Para as diretorias europeias, o momento é delicado. Durante o primeiro mandato de Trump, o crescimento robusto da China e da UE tornou os EUA um pouco menos críticos e também não houve guerra na Ucrânia.

Mas, agora, a demanda doméstica está lenta, a concorrência da China se intensifican e a perda da energia russa barata aumenta os custos, tornando os EUA ainda mais cruciais.

“Já há um declínio mensurável no investimento direto e perdas concretas na prosperidade”, disse David Deissner, diretor administrativo do grupo de lobby alemão Foundation for Family Businesses and Politics, em uma coletiva de imprensa em Berlim nesta semana. “As medidas tarifárias já estão agindo como uma barreira comercial”.

Como parte de sua estratégia mais ampla, a UE está trabalhando para melhorar o mercado interno do bloco e está se apressando para concluir acordos comerciais em todo o mundo para oferecer às empresas oportunidades de diversificação fora dos EUA.

Para Bruxelas, os riscos são altos.
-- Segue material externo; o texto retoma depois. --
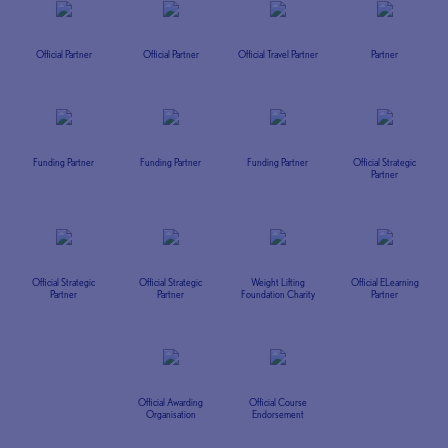
Official Partner
Official Partner
Official Travel Partner
Partner
Funding Partner
Funding Partner
Funding Partner
Official Strategic
Partner
Official Strategic
Official Strategic
Weight Lifting
Official ELearning
Partner
Partner
Foundation Charity
Partner
Official Awarding
Official Course
Organisation
Endorsement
A negociação coletiva é fundamental para o poder da UE. Essa unidade se manteve durante o Brexit, mas agora pode se desgastar à medida que as negociações avançam.
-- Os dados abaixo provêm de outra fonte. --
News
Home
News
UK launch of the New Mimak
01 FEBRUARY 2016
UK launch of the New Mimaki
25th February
“Para otimizar os interesses da UE, a Comissão realmente precisa assumir a liderança”, disse Michael Plummer, professor de economia internacional no campus SAIS Europe da Universidade Johns Hopkins, em Bolonha.

Um resultado fraco com Washington poderia repercutir em outros confrontos, especialmente com a China, em questões como subsídios para veículos elétricos, painéis solares e acesso a tecnologias limpas - e prejudicar as perspectivas para os principais setores e investimentos.

Juntamente com a pressão corporativa, o chanceler alemão Friedrich Merz criticou a abordagem da Comissão para as negociações comerciais como sendo muito complexa e pediu um foco maior nos principais setores, como automóveis, produtos farmacêuticos, produtos químicos e máquinas - os maiores setores de manufatura da Alemanha.

“Não se trata de um acordo comercial abrangente e bem elaborado com os Estados Unidos”, disse ele na quinta-feira em um discurso em um fórum bancário em Berlim. “É melhor ser rápido e simples do que demorado e complicado”.

Contra esse pano de fundo, vozes influentes estão pedindo moderação.

O CEO da LVMH, Bernard Arnault, alertou que o fracasso em chegar a um acordo poderia ser catastrófico para o setor de vinhos e bebidas alcoólicas da França e pediu um compromisso em vez de conflito, sugerindo até mesmo que deveria existir uma zona de livre comércio entre a UE e os EUA.

O bilionário, que conhece Trump desde a década de 1980, envolveu-se pessoalmente com a questão e visitou Washington pelo menos duas vezes desde a posse de Trump, enquanto seu filho Alexandre também se reuniu com autoridades por conta própria em maio.

“Espero conseguir, com meus modestos recursos e meus contatos, convencer a Europa a adotar a atitude mais construtiva possível”, disse Arnault aos legisladores franceses em maio.